Wisconsin State Governor Scott Walker
Wisconsin State Governor Scott Walker signs the ceremonial bill, following an elimination of almost all collective bargaining for most public workers by the Republican controlled House and Senate, at the state Capitol in Madison, Wisconsin March 11, 2011. REUTERS

The most expensive election in Wisconsin's history will culminate tomorrow with voters deciding whether to reject or embrace Republican Gov. Scott Walker's drive to invigorate the state's economy by undercutting public unions.

Propelled into office during the Republican-wave election of 2010, Walker threw his weight behind a deeply divisive bill that severely weakened collective bargaining rights for most public unions. Raucous protesters surged into the statehouse in Madison, and a group of Democratic senators fled the state in an effort to prevent a vote, but Republican senators pushed the legislation through with a controversial procedural maneuver.

Walker claimed the bill's passage as a key victory, but the political fallout could cost him his job. Recall elections last summer claimed two Republican state senators and narrowed the party's Senate majority, and Walker's opponents subsequently gathered more than twice the number of signatures necessary to force an election to recall the governor.

The election looks likely to be a close one, with a poll released Monday giving Walker a narrow three-point edge. Members of both parties are treating the contest as a gauge of public support for the deficit-focused Republican party's drive to make limiting union power an essential element of holding down costs.

This recall will be taken as a proxy for the bigger controversy over the role of public employee unions, said Kenneth Mayer, a political science professor at the University of Wisconsin.
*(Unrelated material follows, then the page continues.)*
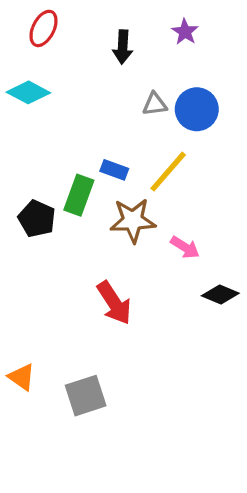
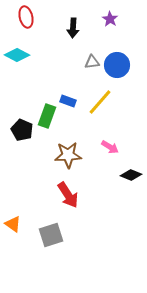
red ellipse: (44, 28) -> (26, 17), turned -40
brown star: (133, 220) -> (68, 155), moved
red arrow: (114, 303) -> (68, 195), moved

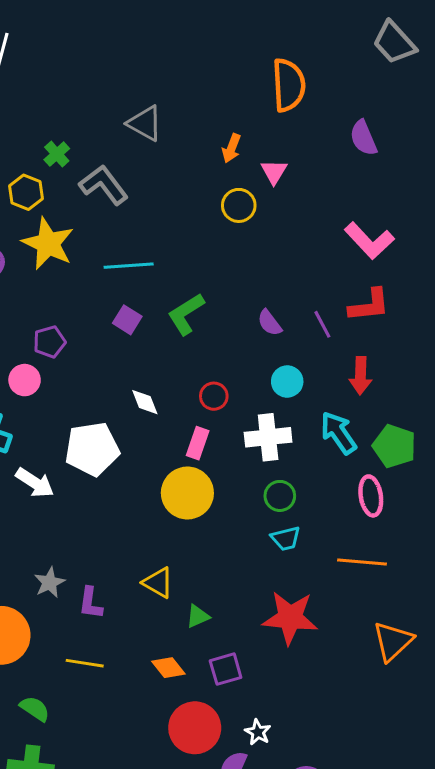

If Walker is not recalled, then it will be an encouragement to other groups and other governors who see restraining the power of public employees unions as essential to the long-term fiscal health of states, and if Walker is recalled then that will be read by unions and their supporters -- particularly public employee unions, which are the only significant area of union growth -- as a sign that the unions still retain significant political clout.

An unprecedented avalanche of money -- much of it from outside of the state -- has underscored how the Wisconsin recall has become a national priority. Both parties have deployed top surrogates to campaign: governors Chris Christie of New Jersey and Bobby Jindal of Louisiana on the Republican side, and former President Bill Clinton in support of Barrett.

These are national interests with a national agenda, and they see Wisconsin as a domino that could knock over a lot of other dominoes and they want to make sure Wisconsin falls in a way that favors them, said Mike McCabe, executive director of the watchdog organization the Wisconsin Democracy Campaign. Our state's kind of a pawn on a national chessboard, and that's something we're not accustomed to here.

The Wisconsin Senate recall elections of last summer offered a preview of the challenge to Walker, attracting an unprecedented $43.9 million across races targeting six Republicans and three Democrats.

The Walker recall has shattered that record. Individuals, outside groups and party organizations have poured more than $60 million into the race since November of 2011, underscoring the importance of an election that has garnered national scrutiny.

Walker has vastly outspent his opponent, Milwaukee Mayor Tom Barrett, pulling in over $30 million in direct contributions and spending about $29 million compared to Barrett's approximately $2.9 million. While Barrett pulled in about $3.1 million between April 24 and May 1, an astonishing number for such a short period, Walker has had the twin advantages of more time (Barrett won the Democratic primary in May) and a Wisconsin law allowing elected officials facing recalls to raise unlimited funds for a certain period.

That spurred an influx of huge donations from prominent Republican backers like Nevada casino magnate Sheldon Adelson and Texas home builder Bob Perry. Of the $13.2 million Walker has pulled in since the start of 2012, nearly two-thirds has come from out-of-state donors.

A little over a quarter of Barrett's donors are located outside Wisconsin, although unions have flexed their muscle in the effort to unseat him: Wisconsin for Falk, a group supporting Barrett's Democratic primary challenger and former Dane County Executive Kathleen Falk, pulled in $4.5 million almost entirely from unions, with about a third of the total coming from out of state.

And then there are the third-party organizations. The Wisconsin Democracy Campaign estimates that entities not contributing directly to a candidate -- political action committees and counterparts to Super PACs called 1.91 groups -- have deployed about $23 million. Less easy to track are organizations that skirt disclosure requirements by running issue ads that do not explicitly back a candidate: the Wisconsin Democracy Campaign pegs their spending at about $8.4 million.